Artist HannahJoy Pheasant is bringing a new tree to the Homestead National Monument of America.

But this tree doesn't have traditional leaves or bark. Instead, it will be a sculpture made out of old tools and pieces of farm machinery, like gears, tractor seats, pitchfork tines, shovels, chisels and rakes.

Pheasant is the current artist-in-residence at Homestead, which is located about four miles west of Beatrice, Neb. This is the fifth year of the artist program.

In it, artists partner with the national monument during their residency period, which can last from two weeks to three months.

Pheasant, of West Lafayette, Ind., is the third of six artists who were selected this year.

“We are excited to welcome such talented artists to live and work with us this year,” Homestead's superintendent, Mark Engler, said in a release.

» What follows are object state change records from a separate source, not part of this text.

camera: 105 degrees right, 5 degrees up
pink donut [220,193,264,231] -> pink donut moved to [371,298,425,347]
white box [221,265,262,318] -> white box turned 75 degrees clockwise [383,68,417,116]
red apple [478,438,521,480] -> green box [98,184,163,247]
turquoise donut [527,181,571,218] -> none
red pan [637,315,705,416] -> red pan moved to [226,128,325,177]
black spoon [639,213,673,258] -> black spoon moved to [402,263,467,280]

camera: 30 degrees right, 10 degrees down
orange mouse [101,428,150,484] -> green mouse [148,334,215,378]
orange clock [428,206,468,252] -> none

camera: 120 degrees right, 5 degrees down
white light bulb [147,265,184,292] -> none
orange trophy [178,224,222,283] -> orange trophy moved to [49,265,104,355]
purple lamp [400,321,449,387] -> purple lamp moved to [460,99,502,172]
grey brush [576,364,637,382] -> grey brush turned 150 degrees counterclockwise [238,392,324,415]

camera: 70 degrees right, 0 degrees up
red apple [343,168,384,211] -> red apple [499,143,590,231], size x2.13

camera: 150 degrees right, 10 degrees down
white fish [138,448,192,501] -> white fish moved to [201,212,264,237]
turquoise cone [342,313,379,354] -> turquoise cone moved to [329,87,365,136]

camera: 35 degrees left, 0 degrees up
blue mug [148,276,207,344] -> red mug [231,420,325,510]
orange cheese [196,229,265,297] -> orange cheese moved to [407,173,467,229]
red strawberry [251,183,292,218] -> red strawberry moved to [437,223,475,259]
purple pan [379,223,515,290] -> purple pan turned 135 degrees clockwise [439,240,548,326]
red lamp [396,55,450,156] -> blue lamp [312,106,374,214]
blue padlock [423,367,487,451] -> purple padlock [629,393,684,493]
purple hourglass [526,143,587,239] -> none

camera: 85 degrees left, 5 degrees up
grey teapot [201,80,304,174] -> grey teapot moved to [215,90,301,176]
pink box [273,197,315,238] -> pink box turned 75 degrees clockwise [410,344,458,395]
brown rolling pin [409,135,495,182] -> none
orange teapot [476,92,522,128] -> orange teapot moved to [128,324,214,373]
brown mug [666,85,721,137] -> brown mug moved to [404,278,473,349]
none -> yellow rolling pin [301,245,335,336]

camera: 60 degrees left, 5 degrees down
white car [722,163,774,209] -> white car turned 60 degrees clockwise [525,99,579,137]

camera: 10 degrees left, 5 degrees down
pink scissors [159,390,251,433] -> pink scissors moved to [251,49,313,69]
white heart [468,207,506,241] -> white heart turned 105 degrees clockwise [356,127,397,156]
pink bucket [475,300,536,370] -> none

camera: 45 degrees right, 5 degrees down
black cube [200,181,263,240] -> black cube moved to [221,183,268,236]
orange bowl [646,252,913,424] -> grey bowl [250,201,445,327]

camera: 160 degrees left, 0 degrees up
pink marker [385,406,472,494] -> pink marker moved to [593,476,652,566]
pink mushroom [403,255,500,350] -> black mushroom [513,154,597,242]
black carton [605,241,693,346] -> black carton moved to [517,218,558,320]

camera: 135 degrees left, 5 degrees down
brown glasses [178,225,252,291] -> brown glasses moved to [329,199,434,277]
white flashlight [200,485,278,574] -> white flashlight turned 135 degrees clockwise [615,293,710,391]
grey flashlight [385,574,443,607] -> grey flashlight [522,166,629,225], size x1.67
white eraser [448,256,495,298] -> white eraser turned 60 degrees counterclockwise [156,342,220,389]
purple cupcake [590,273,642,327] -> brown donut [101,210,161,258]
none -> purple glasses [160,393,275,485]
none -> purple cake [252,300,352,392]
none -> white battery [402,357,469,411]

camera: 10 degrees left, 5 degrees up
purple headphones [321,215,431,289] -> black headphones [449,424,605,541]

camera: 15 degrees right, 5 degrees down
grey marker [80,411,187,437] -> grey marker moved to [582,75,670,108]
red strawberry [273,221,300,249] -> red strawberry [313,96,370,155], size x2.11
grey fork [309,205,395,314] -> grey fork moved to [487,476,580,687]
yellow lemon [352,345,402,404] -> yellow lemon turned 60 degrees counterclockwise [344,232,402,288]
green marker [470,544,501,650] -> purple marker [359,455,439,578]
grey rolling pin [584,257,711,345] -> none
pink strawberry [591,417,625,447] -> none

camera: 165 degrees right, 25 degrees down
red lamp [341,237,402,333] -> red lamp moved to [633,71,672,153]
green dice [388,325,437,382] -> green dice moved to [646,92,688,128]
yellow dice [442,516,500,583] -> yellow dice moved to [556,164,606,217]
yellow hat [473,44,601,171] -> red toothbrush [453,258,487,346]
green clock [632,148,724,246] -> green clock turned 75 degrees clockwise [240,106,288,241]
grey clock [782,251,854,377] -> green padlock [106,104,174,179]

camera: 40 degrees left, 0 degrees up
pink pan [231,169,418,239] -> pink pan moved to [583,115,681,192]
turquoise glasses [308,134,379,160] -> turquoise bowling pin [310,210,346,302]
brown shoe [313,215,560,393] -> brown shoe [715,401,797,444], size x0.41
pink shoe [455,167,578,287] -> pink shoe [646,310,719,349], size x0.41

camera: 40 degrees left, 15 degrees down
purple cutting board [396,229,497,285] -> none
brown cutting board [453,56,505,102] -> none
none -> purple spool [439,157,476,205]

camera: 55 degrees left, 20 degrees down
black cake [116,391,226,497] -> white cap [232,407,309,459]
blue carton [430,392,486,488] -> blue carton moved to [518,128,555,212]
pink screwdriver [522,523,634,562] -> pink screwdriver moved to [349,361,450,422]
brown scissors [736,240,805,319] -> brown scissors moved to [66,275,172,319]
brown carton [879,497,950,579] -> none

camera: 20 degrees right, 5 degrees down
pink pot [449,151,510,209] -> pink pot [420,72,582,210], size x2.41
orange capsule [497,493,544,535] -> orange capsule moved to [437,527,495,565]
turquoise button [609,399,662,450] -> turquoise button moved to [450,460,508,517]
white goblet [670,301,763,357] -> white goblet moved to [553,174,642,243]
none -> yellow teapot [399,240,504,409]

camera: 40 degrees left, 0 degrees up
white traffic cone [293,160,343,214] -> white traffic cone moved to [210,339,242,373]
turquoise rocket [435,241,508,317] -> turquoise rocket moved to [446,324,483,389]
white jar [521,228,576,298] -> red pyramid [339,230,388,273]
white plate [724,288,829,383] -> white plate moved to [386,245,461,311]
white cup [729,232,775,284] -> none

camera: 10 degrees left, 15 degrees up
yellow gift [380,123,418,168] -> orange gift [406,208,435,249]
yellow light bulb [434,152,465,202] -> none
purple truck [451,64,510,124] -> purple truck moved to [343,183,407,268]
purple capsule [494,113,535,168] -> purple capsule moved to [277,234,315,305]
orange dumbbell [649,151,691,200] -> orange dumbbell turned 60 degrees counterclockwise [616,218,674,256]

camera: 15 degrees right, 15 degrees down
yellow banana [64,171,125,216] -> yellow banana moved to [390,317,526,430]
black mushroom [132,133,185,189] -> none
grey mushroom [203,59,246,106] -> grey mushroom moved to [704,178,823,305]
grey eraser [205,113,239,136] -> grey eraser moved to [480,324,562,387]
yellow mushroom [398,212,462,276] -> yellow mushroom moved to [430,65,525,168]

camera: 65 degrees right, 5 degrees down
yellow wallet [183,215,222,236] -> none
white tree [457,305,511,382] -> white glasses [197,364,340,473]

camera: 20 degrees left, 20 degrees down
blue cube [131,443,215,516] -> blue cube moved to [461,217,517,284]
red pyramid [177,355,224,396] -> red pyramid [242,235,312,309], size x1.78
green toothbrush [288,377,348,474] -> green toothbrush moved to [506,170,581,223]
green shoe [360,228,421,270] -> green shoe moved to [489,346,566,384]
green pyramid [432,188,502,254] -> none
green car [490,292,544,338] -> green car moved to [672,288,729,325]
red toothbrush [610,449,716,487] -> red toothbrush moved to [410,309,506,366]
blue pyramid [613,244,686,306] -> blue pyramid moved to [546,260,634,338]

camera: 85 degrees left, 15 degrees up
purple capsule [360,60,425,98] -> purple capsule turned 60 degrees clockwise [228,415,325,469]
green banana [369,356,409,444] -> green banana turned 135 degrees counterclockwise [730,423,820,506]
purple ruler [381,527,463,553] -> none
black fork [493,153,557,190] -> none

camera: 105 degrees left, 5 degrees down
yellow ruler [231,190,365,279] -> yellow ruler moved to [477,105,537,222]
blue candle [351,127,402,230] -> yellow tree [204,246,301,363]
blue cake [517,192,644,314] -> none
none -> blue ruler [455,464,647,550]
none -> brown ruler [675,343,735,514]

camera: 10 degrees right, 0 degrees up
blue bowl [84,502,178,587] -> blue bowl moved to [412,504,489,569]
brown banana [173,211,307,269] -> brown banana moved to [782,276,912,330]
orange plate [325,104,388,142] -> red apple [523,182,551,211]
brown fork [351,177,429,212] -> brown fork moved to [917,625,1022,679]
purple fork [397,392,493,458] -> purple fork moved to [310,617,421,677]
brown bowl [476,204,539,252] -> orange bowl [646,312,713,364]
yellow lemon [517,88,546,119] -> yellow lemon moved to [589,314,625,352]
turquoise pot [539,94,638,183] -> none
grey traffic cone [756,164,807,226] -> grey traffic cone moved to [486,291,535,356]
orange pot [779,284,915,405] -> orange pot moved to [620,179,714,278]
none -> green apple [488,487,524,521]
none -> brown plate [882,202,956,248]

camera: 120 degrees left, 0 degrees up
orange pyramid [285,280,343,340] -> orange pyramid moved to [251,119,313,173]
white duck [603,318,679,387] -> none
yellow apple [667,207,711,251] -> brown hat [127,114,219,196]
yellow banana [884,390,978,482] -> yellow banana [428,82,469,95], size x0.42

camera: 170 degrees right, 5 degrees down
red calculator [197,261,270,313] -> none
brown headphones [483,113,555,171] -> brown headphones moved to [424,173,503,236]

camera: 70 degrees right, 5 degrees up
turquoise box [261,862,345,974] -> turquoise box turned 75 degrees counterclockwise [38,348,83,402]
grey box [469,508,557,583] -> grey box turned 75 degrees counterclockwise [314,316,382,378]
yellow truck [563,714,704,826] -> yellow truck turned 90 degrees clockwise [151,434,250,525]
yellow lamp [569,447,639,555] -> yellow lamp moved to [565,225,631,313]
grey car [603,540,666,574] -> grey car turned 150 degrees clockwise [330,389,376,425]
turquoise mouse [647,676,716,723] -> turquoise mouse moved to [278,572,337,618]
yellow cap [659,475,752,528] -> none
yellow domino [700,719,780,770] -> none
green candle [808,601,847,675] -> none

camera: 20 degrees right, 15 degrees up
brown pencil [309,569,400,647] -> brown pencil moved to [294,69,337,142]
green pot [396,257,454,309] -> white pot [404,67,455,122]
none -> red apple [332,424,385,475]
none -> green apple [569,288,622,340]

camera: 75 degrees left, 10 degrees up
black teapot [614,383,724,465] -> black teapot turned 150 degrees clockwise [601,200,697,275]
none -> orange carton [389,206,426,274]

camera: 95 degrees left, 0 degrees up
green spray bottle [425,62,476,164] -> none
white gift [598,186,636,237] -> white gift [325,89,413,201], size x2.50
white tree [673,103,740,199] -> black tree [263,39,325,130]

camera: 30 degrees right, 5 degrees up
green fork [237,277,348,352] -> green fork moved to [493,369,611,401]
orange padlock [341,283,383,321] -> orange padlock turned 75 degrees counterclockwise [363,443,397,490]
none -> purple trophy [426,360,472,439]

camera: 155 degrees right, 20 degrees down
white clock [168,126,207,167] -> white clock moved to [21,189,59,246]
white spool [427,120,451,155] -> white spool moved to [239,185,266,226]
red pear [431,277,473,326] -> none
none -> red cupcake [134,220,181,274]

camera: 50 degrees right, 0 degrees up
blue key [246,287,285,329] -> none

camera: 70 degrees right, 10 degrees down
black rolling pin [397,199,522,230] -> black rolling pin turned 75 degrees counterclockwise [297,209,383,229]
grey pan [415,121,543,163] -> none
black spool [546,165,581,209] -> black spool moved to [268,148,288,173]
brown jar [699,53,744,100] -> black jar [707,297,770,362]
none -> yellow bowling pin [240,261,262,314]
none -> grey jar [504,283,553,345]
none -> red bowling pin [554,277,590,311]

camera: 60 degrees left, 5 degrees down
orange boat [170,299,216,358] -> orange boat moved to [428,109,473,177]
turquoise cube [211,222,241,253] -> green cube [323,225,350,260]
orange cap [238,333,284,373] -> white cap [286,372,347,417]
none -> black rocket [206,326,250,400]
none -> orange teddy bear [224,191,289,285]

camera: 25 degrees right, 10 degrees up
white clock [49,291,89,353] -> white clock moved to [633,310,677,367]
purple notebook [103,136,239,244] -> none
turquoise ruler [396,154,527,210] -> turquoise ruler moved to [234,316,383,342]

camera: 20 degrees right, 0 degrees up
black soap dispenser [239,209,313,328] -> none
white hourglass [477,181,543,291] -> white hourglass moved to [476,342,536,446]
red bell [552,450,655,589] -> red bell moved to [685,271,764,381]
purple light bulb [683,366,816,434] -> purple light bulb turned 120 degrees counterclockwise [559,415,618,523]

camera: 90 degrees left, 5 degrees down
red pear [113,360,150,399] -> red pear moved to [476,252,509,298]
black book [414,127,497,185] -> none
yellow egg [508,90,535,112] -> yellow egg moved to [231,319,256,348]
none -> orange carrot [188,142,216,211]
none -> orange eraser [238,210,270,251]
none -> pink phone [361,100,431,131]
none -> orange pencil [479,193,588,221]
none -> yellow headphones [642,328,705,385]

The 2013 theme is “Year of the Homesteader.” Pheasant will incorporate the theme into her tree by welding symbols with traditional farm tools to represent elements of the homesteading story.

Pheasant is accepting pieces of farm machinery and old tools less than 4 feet long until Tuesday. The parts do not need to be in working condition.

From noon to 3 p.m. Thursday through Saturday, the public can watch Pheasant work on the piece. She will present a program explaining her love of art and the tree's symbolism on Aug. 18 at 2 p.m.

“The visitor's involvement is what will make this sculpted tree embody its goals of commemorating and connecting the past and the present at Homestead,” Pheasant said in a release.

The tree will be completed by Aug. 19.